CHARLES V. BAGLI and JANNY SCOTT -- New York Times
Aug. 20, 2006 -- Metropolitan Life is putting Stuyvesant Town and Peter Cooper Village -- a stretch of 110 apartment buildings along the East River -- on the auction block.
With a target price of nearly $5 billion, the sale would be the biggest deal for a single American property in modern times. It would undoubtedly transform what has been an affordable, leafy redoubt for generations of Manhattan’s middle class: teachers and nurses, firefighters and police officers, office clerks and construction workers.

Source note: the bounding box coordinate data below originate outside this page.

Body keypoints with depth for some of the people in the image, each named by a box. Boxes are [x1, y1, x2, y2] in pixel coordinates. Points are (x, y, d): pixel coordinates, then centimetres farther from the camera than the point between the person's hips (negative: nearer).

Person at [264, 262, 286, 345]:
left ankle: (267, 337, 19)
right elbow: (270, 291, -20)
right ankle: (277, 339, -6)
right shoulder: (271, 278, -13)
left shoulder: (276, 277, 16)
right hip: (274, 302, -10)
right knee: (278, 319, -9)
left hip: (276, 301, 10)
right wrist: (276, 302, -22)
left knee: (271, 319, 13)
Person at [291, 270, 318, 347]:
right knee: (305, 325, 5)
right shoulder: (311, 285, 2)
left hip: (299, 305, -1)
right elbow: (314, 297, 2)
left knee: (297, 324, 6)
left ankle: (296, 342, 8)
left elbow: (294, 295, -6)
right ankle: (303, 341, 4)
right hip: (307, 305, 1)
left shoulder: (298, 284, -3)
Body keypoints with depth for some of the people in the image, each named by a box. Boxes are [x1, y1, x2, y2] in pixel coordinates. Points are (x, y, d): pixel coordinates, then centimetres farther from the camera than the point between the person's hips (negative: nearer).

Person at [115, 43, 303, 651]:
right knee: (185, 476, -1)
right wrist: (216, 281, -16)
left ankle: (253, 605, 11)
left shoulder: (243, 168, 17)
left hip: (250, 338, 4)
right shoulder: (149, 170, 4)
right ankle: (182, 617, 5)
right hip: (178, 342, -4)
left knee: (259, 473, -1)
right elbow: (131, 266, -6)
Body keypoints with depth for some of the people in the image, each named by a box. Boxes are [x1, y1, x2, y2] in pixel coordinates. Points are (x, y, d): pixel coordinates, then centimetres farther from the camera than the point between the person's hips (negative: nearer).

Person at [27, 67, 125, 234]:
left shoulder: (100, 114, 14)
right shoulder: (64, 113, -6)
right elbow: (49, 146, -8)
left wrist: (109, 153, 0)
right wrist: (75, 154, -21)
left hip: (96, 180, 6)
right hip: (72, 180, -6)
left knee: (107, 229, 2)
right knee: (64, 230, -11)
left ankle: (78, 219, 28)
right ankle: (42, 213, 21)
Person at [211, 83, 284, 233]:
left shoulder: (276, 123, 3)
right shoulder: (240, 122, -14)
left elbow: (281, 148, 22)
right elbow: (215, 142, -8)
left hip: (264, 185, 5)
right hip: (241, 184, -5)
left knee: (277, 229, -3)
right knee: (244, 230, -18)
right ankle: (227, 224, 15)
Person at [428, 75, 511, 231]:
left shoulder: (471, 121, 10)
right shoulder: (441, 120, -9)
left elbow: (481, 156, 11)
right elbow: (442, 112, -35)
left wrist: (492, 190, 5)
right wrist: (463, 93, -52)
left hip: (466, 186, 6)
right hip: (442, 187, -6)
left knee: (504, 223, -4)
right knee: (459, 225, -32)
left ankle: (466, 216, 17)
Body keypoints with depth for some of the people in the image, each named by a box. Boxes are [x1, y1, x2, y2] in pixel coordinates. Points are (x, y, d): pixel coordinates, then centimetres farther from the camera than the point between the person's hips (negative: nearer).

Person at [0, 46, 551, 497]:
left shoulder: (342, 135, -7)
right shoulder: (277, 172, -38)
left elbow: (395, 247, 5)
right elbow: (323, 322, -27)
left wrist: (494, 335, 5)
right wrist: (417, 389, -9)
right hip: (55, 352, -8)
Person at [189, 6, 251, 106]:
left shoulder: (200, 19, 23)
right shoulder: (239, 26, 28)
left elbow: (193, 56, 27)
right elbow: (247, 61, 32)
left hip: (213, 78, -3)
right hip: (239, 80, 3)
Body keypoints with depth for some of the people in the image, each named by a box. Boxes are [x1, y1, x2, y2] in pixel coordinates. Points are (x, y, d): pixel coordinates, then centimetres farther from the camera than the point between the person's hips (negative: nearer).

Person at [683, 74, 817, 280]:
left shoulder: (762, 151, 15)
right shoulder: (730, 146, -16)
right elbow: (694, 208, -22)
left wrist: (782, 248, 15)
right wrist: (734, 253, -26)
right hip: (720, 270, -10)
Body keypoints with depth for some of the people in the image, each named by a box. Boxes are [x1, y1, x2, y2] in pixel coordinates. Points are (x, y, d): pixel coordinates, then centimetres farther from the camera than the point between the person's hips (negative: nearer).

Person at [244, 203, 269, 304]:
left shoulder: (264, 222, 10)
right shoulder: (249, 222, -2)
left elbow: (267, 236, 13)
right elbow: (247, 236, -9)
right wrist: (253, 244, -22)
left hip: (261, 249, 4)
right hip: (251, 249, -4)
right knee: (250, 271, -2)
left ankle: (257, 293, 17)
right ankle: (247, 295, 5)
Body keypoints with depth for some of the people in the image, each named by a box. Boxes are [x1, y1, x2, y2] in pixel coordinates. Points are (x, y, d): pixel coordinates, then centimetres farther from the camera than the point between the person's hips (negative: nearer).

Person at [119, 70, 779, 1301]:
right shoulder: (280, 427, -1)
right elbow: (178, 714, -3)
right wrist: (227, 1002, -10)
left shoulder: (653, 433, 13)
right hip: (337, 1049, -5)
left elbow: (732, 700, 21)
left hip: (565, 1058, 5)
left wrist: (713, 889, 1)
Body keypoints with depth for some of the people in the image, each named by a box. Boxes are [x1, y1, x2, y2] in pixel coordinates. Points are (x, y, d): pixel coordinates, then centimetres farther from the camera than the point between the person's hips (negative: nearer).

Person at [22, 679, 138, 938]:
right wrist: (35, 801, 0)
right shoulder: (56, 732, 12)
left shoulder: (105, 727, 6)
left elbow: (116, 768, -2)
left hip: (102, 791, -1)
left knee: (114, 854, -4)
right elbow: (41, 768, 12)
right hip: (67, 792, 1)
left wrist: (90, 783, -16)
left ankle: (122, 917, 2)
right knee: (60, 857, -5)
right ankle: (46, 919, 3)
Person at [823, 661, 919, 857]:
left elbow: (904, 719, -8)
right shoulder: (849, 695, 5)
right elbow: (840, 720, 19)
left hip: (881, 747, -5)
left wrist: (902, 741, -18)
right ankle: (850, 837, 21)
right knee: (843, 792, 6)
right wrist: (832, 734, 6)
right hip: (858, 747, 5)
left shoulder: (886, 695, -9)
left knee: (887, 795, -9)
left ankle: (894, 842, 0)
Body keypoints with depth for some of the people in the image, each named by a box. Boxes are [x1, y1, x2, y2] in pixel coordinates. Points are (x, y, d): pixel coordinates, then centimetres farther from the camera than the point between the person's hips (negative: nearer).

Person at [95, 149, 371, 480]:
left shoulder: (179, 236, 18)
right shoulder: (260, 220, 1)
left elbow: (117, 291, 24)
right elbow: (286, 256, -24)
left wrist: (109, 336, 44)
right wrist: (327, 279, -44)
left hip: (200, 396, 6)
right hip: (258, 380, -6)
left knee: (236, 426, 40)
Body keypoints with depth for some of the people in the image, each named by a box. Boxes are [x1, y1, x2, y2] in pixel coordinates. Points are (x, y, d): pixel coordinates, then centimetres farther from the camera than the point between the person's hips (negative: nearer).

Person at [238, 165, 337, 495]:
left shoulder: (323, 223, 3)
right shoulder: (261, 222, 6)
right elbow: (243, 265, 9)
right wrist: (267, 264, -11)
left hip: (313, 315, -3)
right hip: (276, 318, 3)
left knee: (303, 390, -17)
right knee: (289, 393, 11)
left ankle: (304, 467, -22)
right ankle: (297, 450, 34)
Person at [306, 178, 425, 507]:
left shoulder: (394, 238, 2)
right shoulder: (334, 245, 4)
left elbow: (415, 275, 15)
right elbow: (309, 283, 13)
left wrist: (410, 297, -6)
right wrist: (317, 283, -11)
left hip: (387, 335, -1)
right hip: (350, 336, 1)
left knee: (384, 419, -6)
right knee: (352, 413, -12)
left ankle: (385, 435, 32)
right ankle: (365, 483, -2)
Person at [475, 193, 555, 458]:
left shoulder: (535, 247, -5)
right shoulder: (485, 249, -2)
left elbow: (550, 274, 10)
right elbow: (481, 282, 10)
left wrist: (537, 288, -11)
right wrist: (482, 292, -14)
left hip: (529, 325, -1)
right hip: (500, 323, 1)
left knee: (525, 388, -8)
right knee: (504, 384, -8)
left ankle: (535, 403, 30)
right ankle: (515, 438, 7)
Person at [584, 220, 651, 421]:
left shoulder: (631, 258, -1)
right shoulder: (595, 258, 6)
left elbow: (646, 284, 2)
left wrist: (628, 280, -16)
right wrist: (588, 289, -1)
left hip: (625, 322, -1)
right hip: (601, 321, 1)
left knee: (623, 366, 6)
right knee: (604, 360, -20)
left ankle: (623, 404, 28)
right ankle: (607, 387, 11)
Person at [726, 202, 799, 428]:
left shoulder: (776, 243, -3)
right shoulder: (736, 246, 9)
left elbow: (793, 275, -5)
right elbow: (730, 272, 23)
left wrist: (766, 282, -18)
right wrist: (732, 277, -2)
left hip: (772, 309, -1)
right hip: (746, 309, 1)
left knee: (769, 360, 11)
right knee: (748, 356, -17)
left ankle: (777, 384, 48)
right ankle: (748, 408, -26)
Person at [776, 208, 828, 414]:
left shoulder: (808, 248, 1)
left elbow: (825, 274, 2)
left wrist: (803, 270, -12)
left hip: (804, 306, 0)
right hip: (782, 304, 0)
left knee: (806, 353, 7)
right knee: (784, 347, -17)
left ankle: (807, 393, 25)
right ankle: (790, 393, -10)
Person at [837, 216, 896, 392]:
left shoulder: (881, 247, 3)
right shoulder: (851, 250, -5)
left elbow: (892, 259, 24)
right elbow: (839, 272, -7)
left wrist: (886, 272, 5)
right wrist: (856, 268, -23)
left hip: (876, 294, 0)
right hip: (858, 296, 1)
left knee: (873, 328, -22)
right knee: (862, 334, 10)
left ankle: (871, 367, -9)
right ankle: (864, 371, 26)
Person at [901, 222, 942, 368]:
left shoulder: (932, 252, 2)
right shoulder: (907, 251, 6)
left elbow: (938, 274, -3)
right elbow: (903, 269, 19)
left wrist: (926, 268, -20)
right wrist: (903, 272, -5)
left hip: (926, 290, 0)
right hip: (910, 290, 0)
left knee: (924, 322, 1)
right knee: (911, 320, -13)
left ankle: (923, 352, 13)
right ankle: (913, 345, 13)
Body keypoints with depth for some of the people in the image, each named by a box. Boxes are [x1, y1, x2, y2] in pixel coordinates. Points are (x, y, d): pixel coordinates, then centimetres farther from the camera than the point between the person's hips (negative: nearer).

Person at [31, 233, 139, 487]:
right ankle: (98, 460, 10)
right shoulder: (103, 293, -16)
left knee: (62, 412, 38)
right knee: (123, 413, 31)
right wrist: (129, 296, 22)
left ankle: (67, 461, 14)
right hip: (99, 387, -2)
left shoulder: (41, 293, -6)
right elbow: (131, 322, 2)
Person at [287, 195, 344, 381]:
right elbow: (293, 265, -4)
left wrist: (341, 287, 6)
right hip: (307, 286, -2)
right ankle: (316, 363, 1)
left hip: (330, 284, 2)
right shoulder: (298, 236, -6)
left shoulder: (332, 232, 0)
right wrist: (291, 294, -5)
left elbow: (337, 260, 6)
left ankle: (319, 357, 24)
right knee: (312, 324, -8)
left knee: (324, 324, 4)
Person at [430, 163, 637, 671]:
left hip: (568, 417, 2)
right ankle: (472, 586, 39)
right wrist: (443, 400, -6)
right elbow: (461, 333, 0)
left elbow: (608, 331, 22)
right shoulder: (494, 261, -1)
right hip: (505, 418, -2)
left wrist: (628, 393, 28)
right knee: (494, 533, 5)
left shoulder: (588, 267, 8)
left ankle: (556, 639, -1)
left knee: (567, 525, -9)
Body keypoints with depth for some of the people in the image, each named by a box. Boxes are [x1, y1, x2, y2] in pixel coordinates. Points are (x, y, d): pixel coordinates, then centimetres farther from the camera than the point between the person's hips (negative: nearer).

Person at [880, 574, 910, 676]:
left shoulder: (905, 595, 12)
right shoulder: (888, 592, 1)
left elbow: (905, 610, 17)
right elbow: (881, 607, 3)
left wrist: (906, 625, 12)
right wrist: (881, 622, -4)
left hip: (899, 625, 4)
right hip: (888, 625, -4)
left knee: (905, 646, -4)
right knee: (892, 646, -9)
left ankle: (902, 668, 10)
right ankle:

MetLife, one of the largest life insurers in North America, said in July that it might sell the two complexes, which it built nearly 60 years ago with government help. It has hired a broker, who started registering bidders last week for the 80-acre property along First Avenue between 14th and 23rd Streets.
Behind the scenes, the sale has already drawn interest from dozens of prospective buyers, including New York’s top real estate families, pension funds, international investment banks and investors from Dubai, according to real estate executives, even though the marketing book will not be released to bidders until next week.
The deal is likely to lead to profound changes for many of the 25,000 residents of the two complexes, where two-thirds of the apartments have regulated rents at roughly half the market rate. Any new owner paying the equivalent of $450,000 per apartment is going to be eager to create a money-making luxury enclave, real estate executives say.